# Cow milk vs. Goat milk soap experiment



## Ark

Would someone mind telling me the difference you have noticed between goat milk soap and cow milk soap?
I did an experiment the other day - to see how it turned out go to: http://four-mile-farm.blogspot.com/

I just used the simplest recipe possible. Milk, lard, and lye. I used lemongrass essential oil in both batches.

Which milk is *your  * favorite?


----------



## Ark

I know a certain someone on here is going to speak up in favor of cow milk.  So, maybe that someone could tell me why it "curdles" when you put the lye in. 

And, I just thought I would add that the milk I used was from our Jersey and it was fresh and raw, as was the goat milk from our own goats. Just thought I would point that out in case someone thought I was using nasty old store bought "chalk water". :baby04:


----------



## beaglady

I've used both and can't really tell the difference. Both were raw, fresh (before I froze them) and from local dairies. I don't make soap with the cow's milk anymore, simply because customers would invariably choose one with goat's milk over one with the cow's milk, regardless of scent.


----------



## kidsngarden

I've soaped with both and never noticed a difference in the soap or with the curdling, or ashing etc. (hate to say that as all I make is GM!) I do have customers who swear that GM is better than cows milk soap after trying both.

I actually was without GM for many months and unprepared with GM in my freezer so I used cows in many a batch so it wasn't just a one time thing. Had to adjust my labels to read "milk soap" instead of "goat milk soap".

To be honest, I think it's label appeal. I think GM is more popular in soaping circles and with the handcraft soap addicts and so that is what they buy. (again, hate to confess that as well!)

Bethany


----------



## Ark

Thank you both! 

Did you use full cream cow milk, or skimmed?


----------



## kidsngarden

Whole milk - but it WAS frozen homogenized from the store where as my goats milk is fresh frozen raw from my goats.

Bethany


----------



## Jen H

I haven't noticed any difference between whole cow's milk (local jersey dairy) and goat's milk (saanen). Goat's milk just has more label appeal right now.

Having said that, I use cow's milk in my egg yolk soap, and it sells like hotcakes. (of course, it's the hardest recipe I make...)


----------



## Ark

Thank you all!

I guess it's still a mystery as to why my Jersey milk has curdled the two times I have used it in soap making... :shrug:  

JenH, what is egg yolk soup and where are you selling it? I wanna come buy some!


----------



## linn

Have you tried freezing your milk until it is a thick slush and then slowly adding the lye as you stir?

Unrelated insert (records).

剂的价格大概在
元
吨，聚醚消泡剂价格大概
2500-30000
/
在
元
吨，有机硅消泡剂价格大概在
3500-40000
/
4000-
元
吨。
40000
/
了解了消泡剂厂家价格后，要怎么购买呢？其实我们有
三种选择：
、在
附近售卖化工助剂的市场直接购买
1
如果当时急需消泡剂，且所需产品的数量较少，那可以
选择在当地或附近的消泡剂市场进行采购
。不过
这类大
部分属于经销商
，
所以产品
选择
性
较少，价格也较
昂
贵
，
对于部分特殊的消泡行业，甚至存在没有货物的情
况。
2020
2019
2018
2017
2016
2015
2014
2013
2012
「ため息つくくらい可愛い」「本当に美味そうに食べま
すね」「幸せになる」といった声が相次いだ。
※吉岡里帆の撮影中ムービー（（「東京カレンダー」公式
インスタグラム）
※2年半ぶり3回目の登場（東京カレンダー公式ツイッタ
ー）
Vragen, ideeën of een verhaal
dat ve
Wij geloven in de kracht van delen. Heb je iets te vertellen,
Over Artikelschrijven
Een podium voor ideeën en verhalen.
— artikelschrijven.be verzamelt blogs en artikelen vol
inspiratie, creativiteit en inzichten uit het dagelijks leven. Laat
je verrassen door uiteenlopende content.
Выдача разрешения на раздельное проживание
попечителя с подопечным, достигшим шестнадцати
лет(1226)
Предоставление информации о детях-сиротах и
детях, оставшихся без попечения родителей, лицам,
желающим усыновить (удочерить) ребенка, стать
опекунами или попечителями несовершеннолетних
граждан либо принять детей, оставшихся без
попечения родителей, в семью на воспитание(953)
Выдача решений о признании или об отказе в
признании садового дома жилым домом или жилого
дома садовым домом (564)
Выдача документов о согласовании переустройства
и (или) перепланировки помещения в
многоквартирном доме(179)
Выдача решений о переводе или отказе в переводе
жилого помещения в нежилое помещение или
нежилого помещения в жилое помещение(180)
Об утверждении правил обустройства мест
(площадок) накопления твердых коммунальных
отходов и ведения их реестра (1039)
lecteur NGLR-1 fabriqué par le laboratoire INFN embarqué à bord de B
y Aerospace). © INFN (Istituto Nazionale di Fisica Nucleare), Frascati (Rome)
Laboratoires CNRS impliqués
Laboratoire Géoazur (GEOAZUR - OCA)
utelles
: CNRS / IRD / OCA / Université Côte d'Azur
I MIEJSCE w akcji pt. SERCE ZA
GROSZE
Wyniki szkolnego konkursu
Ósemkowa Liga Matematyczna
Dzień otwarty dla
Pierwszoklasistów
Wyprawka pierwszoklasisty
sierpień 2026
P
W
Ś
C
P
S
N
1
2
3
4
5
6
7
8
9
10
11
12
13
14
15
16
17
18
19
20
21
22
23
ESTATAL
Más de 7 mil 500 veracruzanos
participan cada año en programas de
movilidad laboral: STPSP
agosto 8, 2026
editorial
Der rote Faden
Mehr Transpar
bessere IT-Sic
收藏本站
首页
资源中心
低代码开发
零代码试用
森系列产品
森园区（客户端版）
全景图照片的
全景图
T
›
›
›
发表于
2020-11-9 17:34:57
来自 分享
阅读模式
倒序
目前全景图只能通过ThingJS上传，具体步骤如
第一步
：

I have found this helps keep cow's milk from curdling.


----------



## Ark

Hi Linn, yes, that's exactly how I do it! Either freeze it to the thick slushy point, or freeze it into more solid cubes. It never gets really dark orange, or even dark yellow. The cow milk does turn yellow though, but the goat milk stays almost totally white. 
Personally, I prefer the goat milk, so I will only use cow milk from now on if I am short on goat milk.


----------



## Gailann Schrader

I use primarily goats milk, but ran out.

So I'm using store bought whole milk - both organic (on sale) and "regular."

what I've noticed is that the cows milk soap is somehow "harder" at the get go. (oops, I forgot to cut the soap into bars last night. I hope it's not too hard now)... And more whitish somehow.

And I was told (and it works well) to freeze the milk in gallon freezer bags laid on their sides so the milk is thinnish when frozen. Drop on a hard surface to break into chunks (or use a hammer). ps the bag will be destroyed. Put in bowl and put the lye over the top, stirring/folding until the milk is melted and the solution is all one. I use a stick blender to blend it up smoothly. USE EYE PROTECTION. Use at once. If you let it sit overnight, it will go yellow. If you use it immediately it will stay milk white.


----------



## Gailann Schrader

Oh, and I've made egg soap (I use the white too) and just use a stick blender to break up the egg "flowers" (think egg drop soup look). It works well.

I love my stick blender.

USE EYE PROTECTON. :soap:


----------



## Jen H

Egg yolk soap is just that. A milk soap with yolks added. The yolks like to curdle, so it's finicky to make. And the lather is soooo nice.

It hadn't even occured to me to use the white as well. Obviously, I need to do some experimenting tonight!

Ark, I sell my soap at our store - Crossroads Grocery. When I'm done sorting out the payables (it's bookwork day - ugh!), I'll pop down and set a bar aside.


----------



## Ark

Oh, SOAP. Duh, why did I think you said egg yolk SOUP? Guess I just never imagined egg yolk SOAP.    
Do you put the yolk in after the lye, but before the oils? Sounds interesting, but why cant I find any recipes online?!

And, *WHY * would I rather make soap than Thanksgiving dinner? THAT is the question. :shrug:


----------



## Jen H

I actually add the yolk to the oils and blend it in really well before adding the lye/milk.

As for recipes; to make a milk soap, you just use milk instead of water in any given recipe. If you want to add egg, figure out how much the egg weighs and subtract that amount from the milk (or other liquid).


----------